Lawsuit by Former Directors Settled

After returning from an executive session that lasted approximately 45 minutes, the board voted to settle a lawsuit with former directors George Munchus and Lucien Blankenship for $77,500.

Filed in 2023, the lawsuit alleged the Birmingham Water Works Board — now CAW — violated Alabama’s public records law by refusing to provide complete, unredacted copies of monthly invoices from law firms doing work for the board. Because they were asked to approve the legal expenses, Munchus and Blankenship claimed the restricted access prevented them from fulfilling their fiduciary responsibility to oversee public funds.

The board’s policy is to allow directors to view detailed invoices at CAW or legal offices. They are not allowed to make copies.

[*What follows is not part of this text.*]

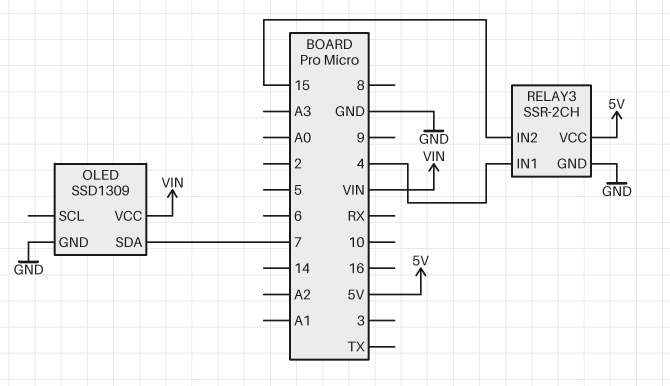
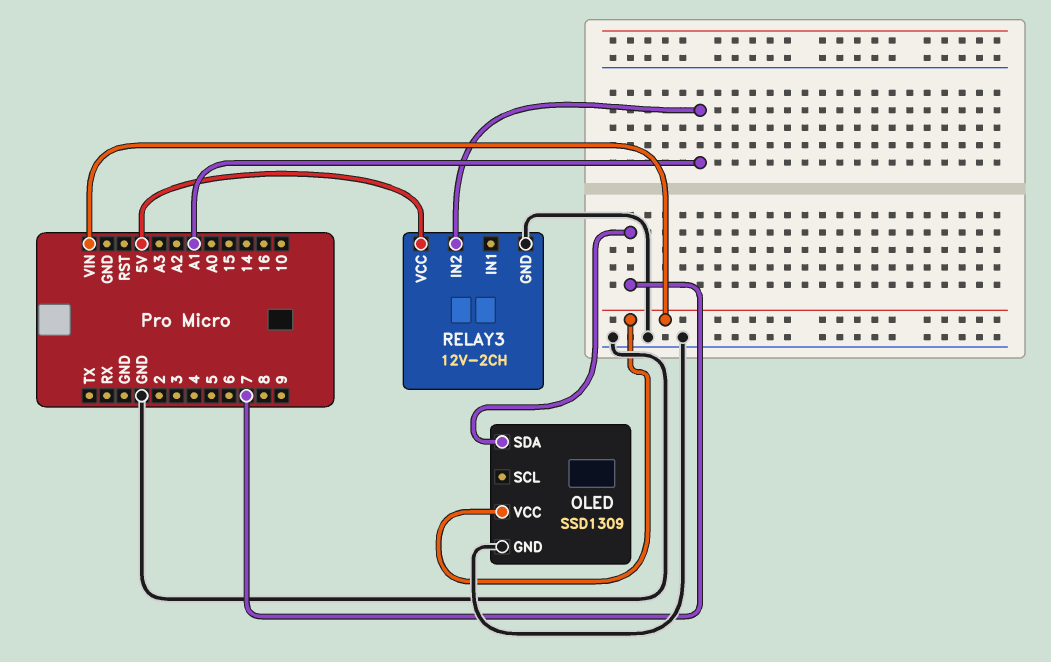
RELAY3: SSR-2CH -> 12V-2CH
RELAY3 pin IN1: 4 -> none
RELAY3 pin IN2: 15 -> A1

Invoices that are not “detailed” provide only the number of hours attorneys worked and their pay rate.

“The board will continue the same policies as in the past,” said CAW external attorney Reginald McDaniel when asked if the settlement would prompt changes.

Detailed invoices are not accessible to the press or public, Paden said. “And the reason we don’t want the detail in there is there are a lot of matters in there that are attorney-client privilege,” Paden said. “If we let you see them, then they would be available to everyone.”